=== TASK DATA ===

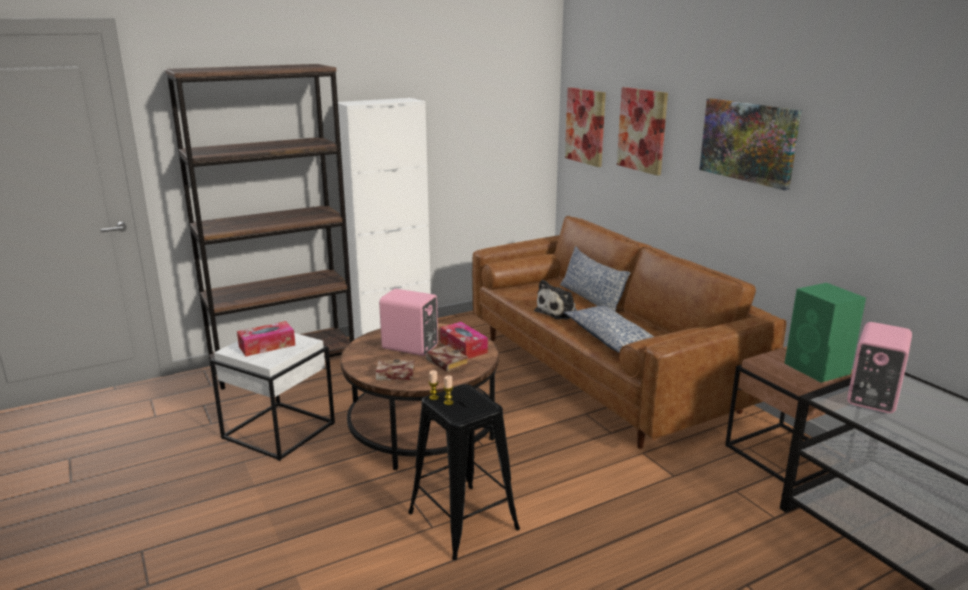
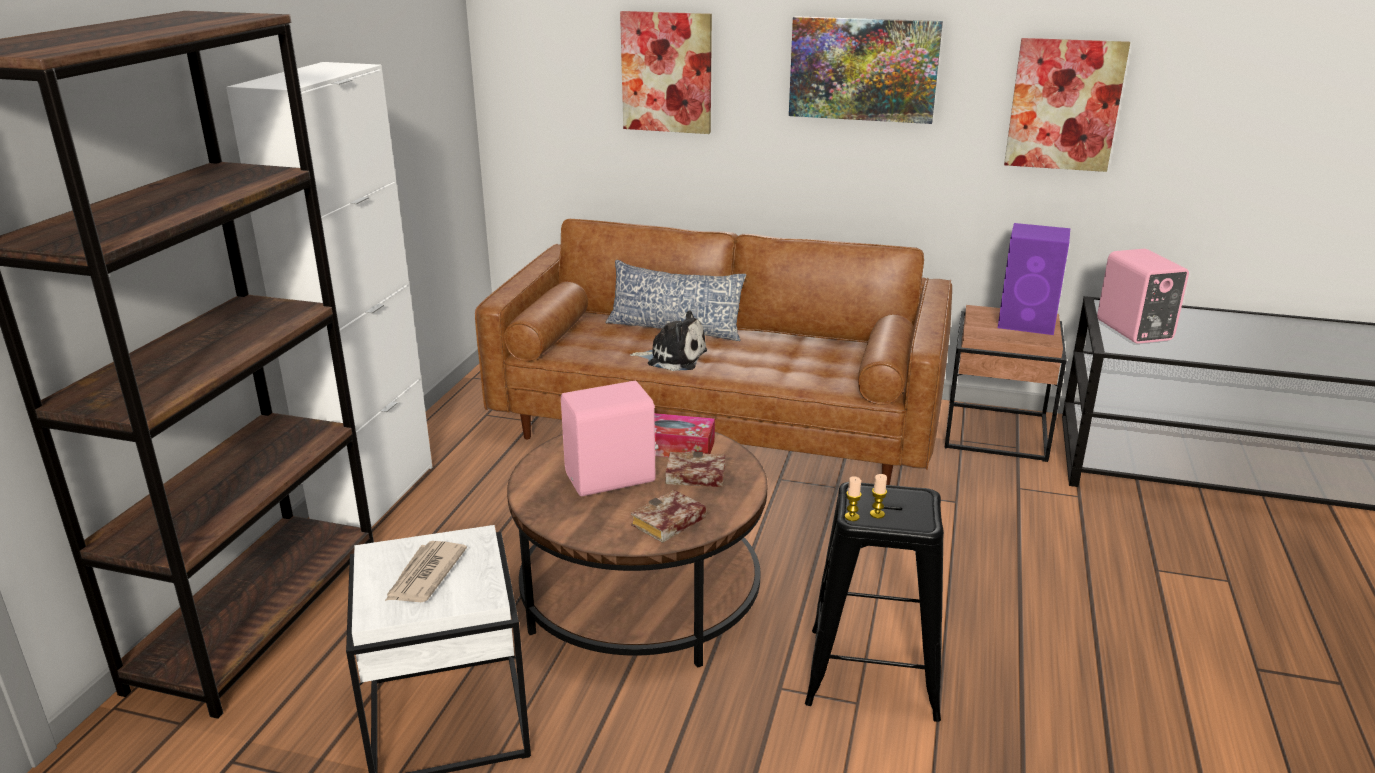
camera: 45 degrees left, 5 degrees up
tissue box [237,321,295,356] -> newspaper [385,541,467,602]
plush toy [534,280,577,320] -> plush toy turned 75 degrees counterclockwise [630,311,707,371]
pillow [564,306,654,353] -> none
picture [565,87,606,167] -> picture moved to [1004,38,1130,172]
green speaker [784,283,866,383] -> purple speaker [998,223,1070,335]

===

*WHAT NEEDS TO BE DONE*
What lines of the preceding data include the string "degrees"? Pull them out.

*RESULT OF THE TASK*
camera: 45 degrees left, 5 degrees up
plush toy [534,280,577,320] -> plush toy turned 75 degrees counterclockwise [630,311,707,371]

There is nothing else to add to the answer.